Use “must cite” constraints that are easy to audit: “Give 8 bullets; each bullet must include a section ID and a 10–20 word quote.” Add a “coverage probe” at the end: “List 5 plausible edge cases you did not see evidence for.” These prompts produce longer outputs and you’ll spend time cleaning tables and deduping near-identical clauses before you can use them.
Once the scaffolding is in place, you can tighten the ask without losing track of what got checked.
Before you trust it: lightweight verification for high-stakes work

You draft an email to a partner, a client, or a judge, and the model gives you a clean answer with citations that look reassuring. Don’t treat that as verification. Treat it as a shortlist of places to check. A fast pattern is: pick the 3–5 highest-impact claims (money, dates, must/shall, termination, liability) and require a quote plus a location for each. Then open those spots yourself and confirm the words match the conclusion.
When you can’t open the source, do the next best thing: ask for “two supporting quotes and one counter-quote.” If it can’t produce a counterexample, it may be smoothing over a carve-out.
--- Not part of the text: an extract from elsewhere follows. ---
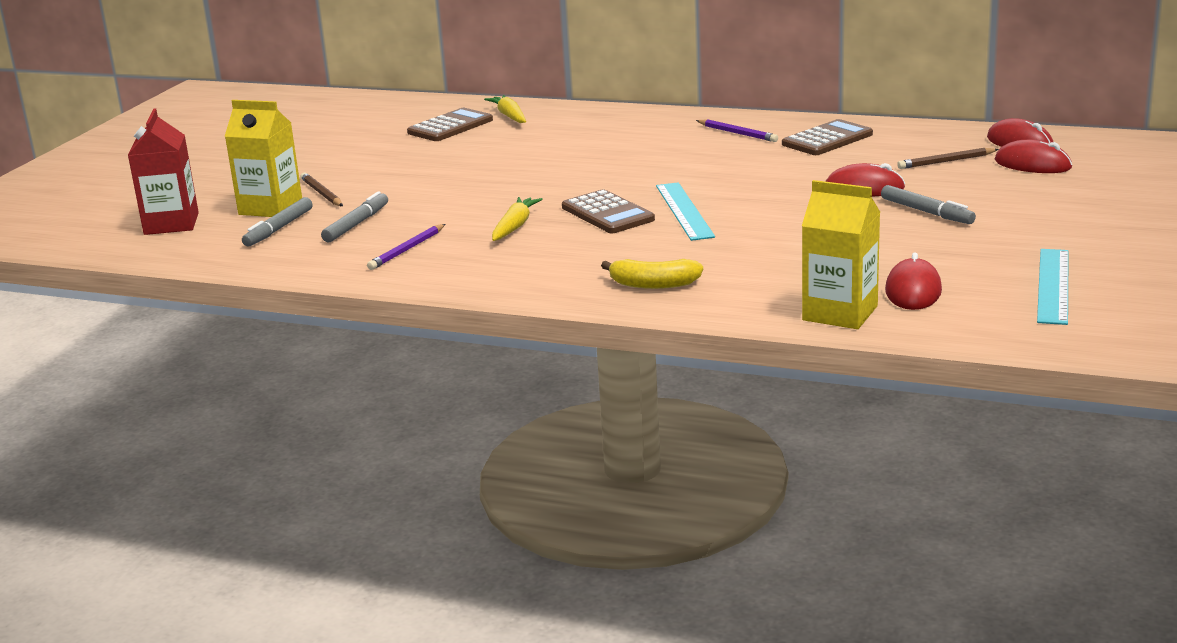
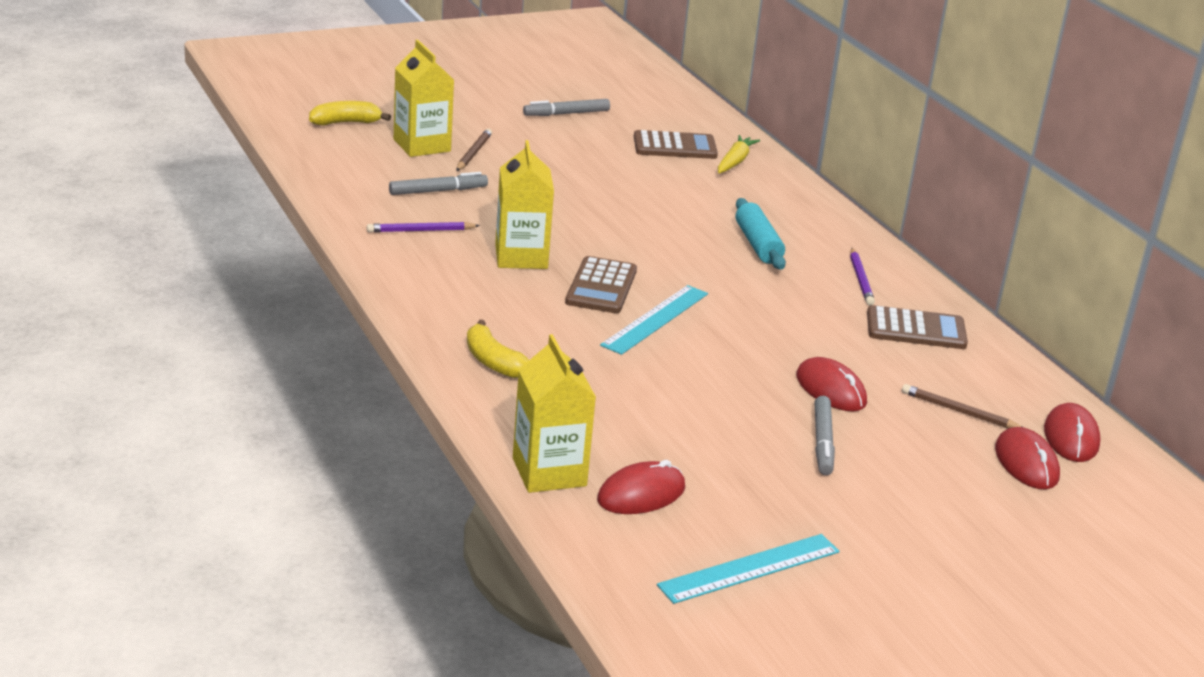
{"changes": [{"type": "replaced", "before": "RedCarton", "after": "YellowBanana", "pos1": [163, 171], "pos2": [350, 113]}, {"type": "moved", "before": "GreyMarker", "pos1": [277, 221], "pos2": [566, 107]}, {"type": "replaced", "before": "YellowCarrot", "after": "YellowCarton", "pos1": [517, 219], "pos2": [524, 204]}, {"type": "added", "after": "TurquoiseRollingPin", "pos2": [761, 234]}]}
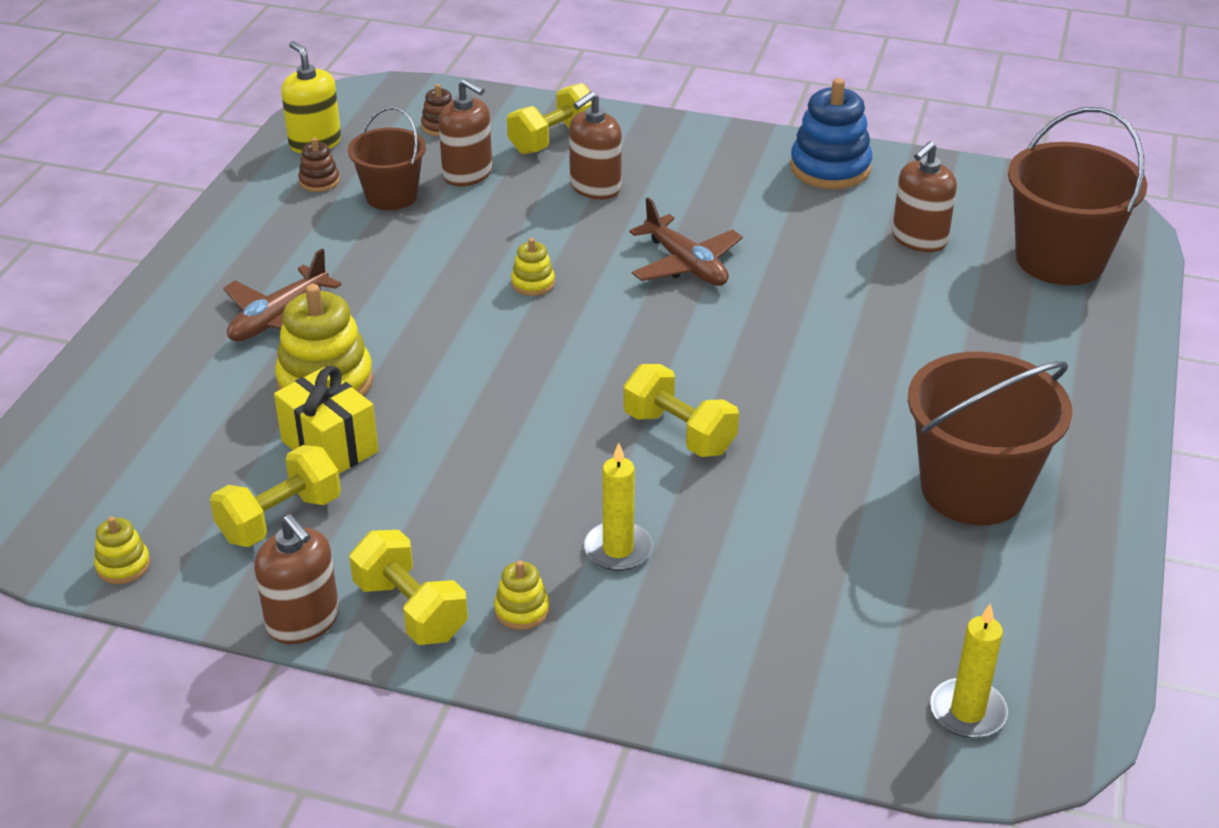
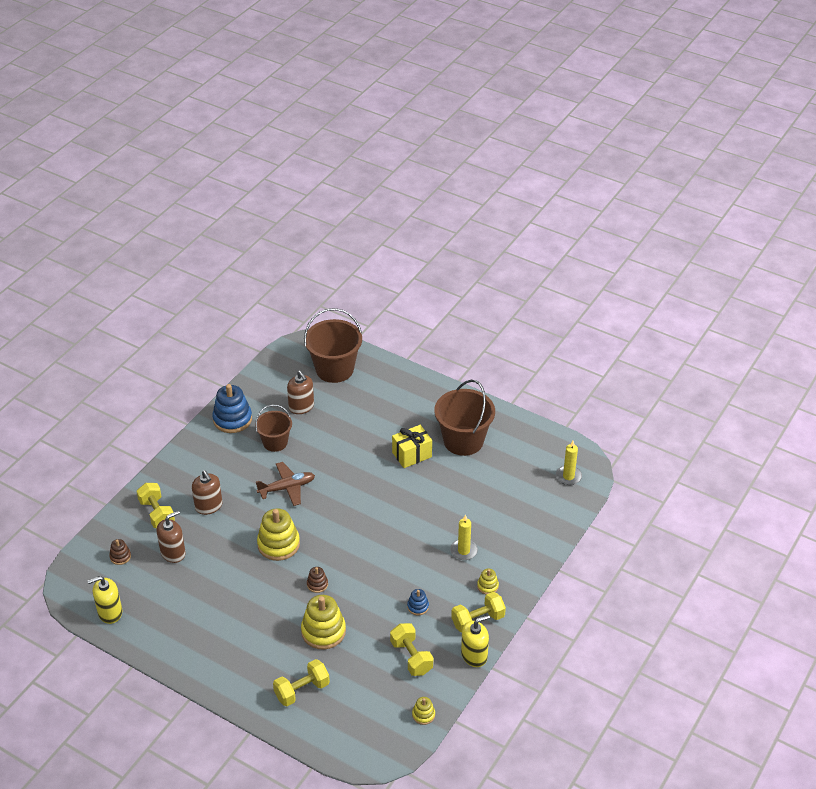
{"changes": [{"type": "moved", "before": "BrownBucket", "pos1": [387, 158], "pos2": [273, 428]}, {"type": "moved", "before": "BrownStackingToy", "pos1": [319, 165], "pos2": [317, 580]}, {"type": "resized", "before": "YellowStackingToy", "pos1": [533, 267], "pos2": [278, 534], "scale": 2.03}, {"type": "removed", "before": "BrownPlane", "pos1": [282, 295]}, {"type": "moved", "before": "YellowDumbbell", "pos1": [681, 410], "pos2": [301, 682]}, {"type": "moved", "before": "YellowGift", "pos1": [326, 420], "pos2": [412, 446]}, {"type": "recoloured", "before": "BrownSoapDispenser", "after": "YellowSoapDispenser", "pos1": [296, 579], "pos2": [475, 641]}, {"type": "added", "after": "BlueStackingToy", "pos2": [418, 602]}]}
Also run a quick consistency scan: “list every number/date mentioned and where it came from.” This adds minutes, but it beats discovering a swapped threshold after you’ve sent the memo.
Once the critical claims survive that check, you can turn the rest into a longer-running conversation without losing your footing.
Turning long documents into reliable conversations
You’ll usually notice the conversation goes off the rails when you return a day later, ask a follow-up, and the model “remembers” a detail that was never actually confirmed. Treat long-document work like maintaining a case file: keep a running, editable fact sheet (definitions, parties, numbers, dates) and a separate list of open questions, and make the model update those artifacts instead of free-form chatting.
In practice, that means every turn ends with a small, testable output: “add any new obligations to the obligations table,” or “append only new exceptions with a quote and location.” If you skip the updates or let the tables bloat, you’re back to hand-wavy synthesis. When the artifacts stay tight, the next question can be sharper.